* Exercise set:
1. Answer these questions from the report on Rantisi's killing:
(a) Which two senior political figures will probably take over the leadership of Hamas in Gaza?
(b) What kind of car was Rantisi riding in when the missiles struck?
(c) Who was seriously injured along with Rantisi in the missile strike last June?
2. Print the part of the report on Rantisi's killing starting with "With the killings" and going on through "dripping with blood.".

With the killings of Rantisi and Yassin, and the targeted killing last August of another senior Hamas political activist, Ismail Abu Shanab, Israel has removed the most charismatic and senior leaders of Hamas in Gaza. The leadership mantle will now probably be passed to Ismail Haniya or Mahmoud Zahar, both senior political figures in the group. Israeli missiles destroyed Zahar’s house in a failed assassination attempt last year.
The missile strikes flipped Rantisi’s white Subaru onto its roof, flattening it. Television images showed rescue workers and passers-by struggling to pull maimed and bloodied passengers from the shredded wreckage. As one body was extracted and carried away on a stretcher, a medical worker followed closely behind, clutching an unidentifiable body part dripping with blood.
Thousands of Palestinian protesters converged on the scene of the attack and at Shifa hospital, screaming vows of revenge. Demonstrators burned tires in the streets; mosques blared verses from the Koran and militants fired bursts from AK-47 assault rifles across the city.
In a statement, the White House said Israel has the right to defend itself from terrorist attacks but urged it “to consider carefully the consequences of its actions.”
The statement appealed for all sides to use restraint, noting that doing so was especially important “at a moment when there is hope that an Israeli withdrawal from Gaza will bring a new opportunity for progress toward peace.”
In London, British Foreign Secretary Jack Straw said in a statement that “the British government has made it repeatedly clear that so-called ‘targeted assassinations’ of this kind are unlawful, unjustified and counter-productive.”
Last June, Rantisi and his 19-year-old son, Ahmed, were seriously injured in an Israeli missile strike on their car that killed a bodyguard and two bystanders. Since then, Rantisi had adopted extraordinary security precautions and was rarely seen in public, and then only in large crowds.

* Supplied material:
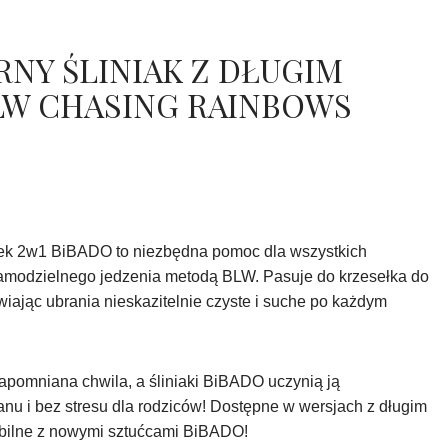
Y ŚLINIAK Z DŁUGIM
W CHASING RAINBOWS
szek 2w1 BiBADO to niezbędna pomoc dla wszystkich
samodzielnego jedzenia metodą BLW. Pasuje do krzesełka do
iając ubrania nieskazitelnie czyste i suche po każdym
apomniana chwila, a śliniaki BiBADO uczynią ją
anu i bez stresu dla rodziców! Dostępne w wersjach z długim
ybilne z nowymi sztućcami BiBADO!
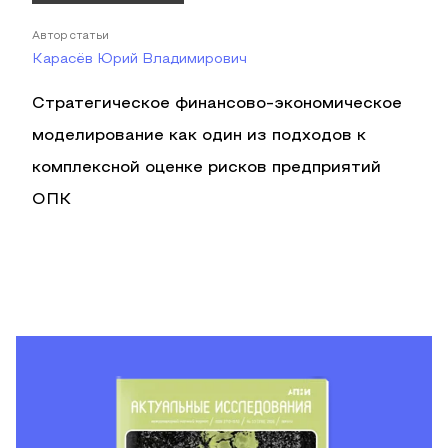
Автор статьи
Карасёв Юрий Владимирович
Стратегическое финансово-экономическое
моделирование как один из подходов к
комплексной оценке рисков предприятий
ОПК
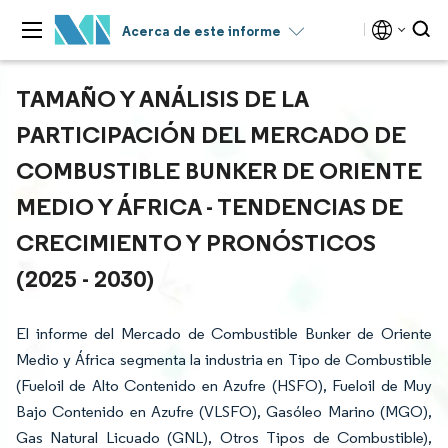
Acerca de este informe
TAMAÑO Y ANÁLISIS DE LA
PARTICIPACIÓN DEL MERCADO DE
COMBUSTIBLE BUNKER DE ORIENTE
MEDIO Y ÁFRICA - TENDENCIAS DE
CRECIMIENTO Y PRONÓSTICOS
(2025 - 2030)
El informe del Mercado de Combustible Bunker de Oriente
Medio y África segmenta la industria en Tipo de Combustible
(Fueloil de Alto Contenido en Azufre (HSFO), Fueloil de Muy
Bajo Contenido en Azufre (VLSFO), Gasóleo Marino (MGO),
Gas Natural Licuado (GNL), Otros Tipos de Combustible),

* Answers to this exercise:
1.
(a) Ismail Haniya or Mahmoud Zahar.
(b) A white Subaru.
(c) His 19-year-old son, Ahmed.

2.
With the killings of Rantisi and Yassin, and the targeted killing last August of another senior Hamas political activist, Ismail Abu Shanab, Israel has removed the most charismatic and senior leaders of Hamas in Gaza. The leadership mantle will now probably be passed to Ismail Haniya or Mahmoud Zahar, both senior political figures in the group. Israeli missiles destroyed Zahar’s house in a failed assassination attempt last year.
The missile strikes flipped Rantisi’s white Subaru onto its roof, flattening it. Television images showed rescue workers and passers-by struggling to pull maimed and bloodied passengers from the shredded wreckage. As one body was extracted and carried away on a stretcher, a medical worker followed closely behind, clutching an unidentifiable body part dripping with blood.